Question

The area of a rhombus is \[28c{m^2}\] and one of its diagonal is 4cm. What is its perimeter?
\[\begin{array}{l}
& (a){\rm{ 4}}\sqrt {53} cm\\
&(b){\rm{ 36cm}}\\
&{\rm{(c) 2}}\sqrt {53} cm\\
&{\rm{(d) 52cm}}
\end{array}\]

Answer 1

Hint: We know that rhombus is a quadrilateral having all four sides equal. The area of a rhombus is equal to half of the product of its diagonal and its perimeter is equal to 4 times each side of the rhombus.
Mathematically,
Area\[ = \dfrac{1}{2} \times \left( {{d_1} \times {d_2}} \right)\], Perimeter\[ = 4a\]
Where, \[{d_1},{d_2}{\rm{ and\ a}}\] are the diagonals and sides of a rhombus.

Complete step-by-step answer:
We have been given the area of a rhombus as \[28c{m^2}\] and one of its diagonal is 4cm.

Let, the rhombus ABCD of side length 'a' cm, the diagonal \[{\rm{AC}} = {\rm{4cm }},{\rm{ BD}} = {\rm{lcm}}\] and its area \[ = 28\,c{m^2}\] . Also, the diagonal interest at O.

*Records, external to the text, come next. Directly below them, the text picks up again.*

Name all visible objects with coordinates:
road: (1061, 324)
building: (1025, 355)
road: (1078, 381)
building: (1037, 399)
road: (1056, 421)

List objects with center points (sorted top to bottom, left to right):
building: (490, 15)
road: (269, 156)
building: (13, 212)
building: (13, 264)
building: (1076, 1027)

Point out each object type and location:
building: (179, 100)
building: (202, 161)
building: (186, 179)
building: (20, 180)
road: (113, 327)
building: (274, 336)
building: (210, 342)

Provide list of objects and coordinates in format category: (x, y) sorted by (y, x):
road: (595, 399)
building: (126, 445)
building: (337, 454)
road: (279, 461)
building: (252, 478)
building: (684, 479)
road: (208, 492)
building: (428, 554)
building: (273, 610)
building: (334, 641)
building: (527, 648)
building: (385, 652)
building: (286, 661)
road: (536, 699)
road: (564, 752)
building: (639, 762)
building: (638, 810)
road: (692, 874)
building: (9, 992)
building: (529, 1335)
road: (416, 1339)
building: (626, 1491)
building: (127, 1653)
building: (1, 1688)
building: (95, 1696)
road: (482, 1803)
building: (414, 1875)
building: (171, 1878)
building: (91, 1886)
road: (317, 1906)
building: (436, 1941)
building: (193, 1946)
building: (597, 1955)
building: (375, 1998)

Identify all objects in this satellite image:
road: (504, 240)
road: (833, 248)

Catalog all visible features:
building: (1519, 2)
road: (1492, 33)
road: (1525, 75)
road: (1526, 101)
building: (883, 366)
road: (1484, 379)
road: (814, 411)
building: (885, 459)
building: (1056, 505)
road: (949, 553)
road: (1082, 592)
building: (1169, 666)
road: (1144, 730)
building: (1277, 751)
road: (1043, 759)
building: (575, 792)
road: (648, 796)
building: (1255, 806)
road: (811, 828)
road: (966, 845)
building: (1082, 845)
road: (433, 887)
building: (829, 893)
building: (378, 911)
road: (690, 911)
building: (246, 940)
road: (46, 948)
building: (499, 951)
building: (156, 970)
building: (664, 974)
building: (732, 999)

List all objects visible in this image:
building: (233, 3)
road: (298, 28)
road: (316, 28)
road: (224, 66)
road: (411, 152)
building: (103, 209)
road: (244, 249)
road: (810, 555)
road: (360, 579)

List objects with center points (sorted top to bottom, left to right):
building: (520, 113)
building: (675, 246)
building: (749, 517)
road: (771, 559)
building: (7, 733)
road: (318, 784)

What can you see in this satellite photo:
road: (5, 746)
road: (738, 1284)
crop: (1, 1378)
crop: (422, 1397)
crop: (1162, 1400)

We know that area of rhombus \[ = \dfrac{1}{2} \times {d_1} \times {d_2}\]
Where, \[{d_1}{\rm{ and\ }}{d_2}\] are diagonals.
\[\begin{array}{l} \Rightarrow \dfrac{1}{2} \times 4 \times l = 28\\ \Rightarrow 2 \times l = 28\\ \Rightarrow l = \dfrac{{28}}{2}\\ \Rightarrow l = 14cm.\\ \Rightarrow BD = 14cm\end{array}\]
Since, we know that the diagonal gets bisected at the point of intersection.
\[\begin{array}{l} \Rightarrow AO = OC = 2cm\\ \Rightarrow BO = OD = 7cm\end{array}\]
In \[\Delta AOB\], we have
\[{\rm{AO}} = {\rm{2cm\ and\ OB}} = {\rm{7cm}}\].
Using Pythagora's theorem, which states that, the sum of square of perpendicular and base of a right angled triangle is equal to square of its hypotenuse.
\[\begin{array}{l} \Rightarrow A{B^2} = A{O^2} + B{O^2}\\ \Rightarrow {2^2} + {7^2}\\ \Rightarrow 4 + 49\\ \Rightarrow A{B^2} = 53\end{array}\]
Taking square root both sides, we get:
\[AB = \sqrt {53} \,cm\]
We know, perimeter of the rhombus is equal to 4 times its each side.
\[\begin{array}{l} \Rightarrow Perimeter = 4 \times \sqrt {53} \\ \Rightarrow 4\sqrt {53} cm\end{array}\]
Therefore, the correct option is ‘a’.

Note: In this type of question, it is better to draw a suitable diagram according to the question, as you can easily visualize what you have to find next, so that you can get the required value. You can also use the direct formula in terms of area (A), diagonals \[\left( {{d_1}} \right)\] as follows:
Perimeter \[ = 4\sqrt {{{\left( {\dfrac{A}{{{d_1}}}} \right)}^2} + {{\left( {\dfrac{{{d_1}}}{2}} \right)}^2}} \]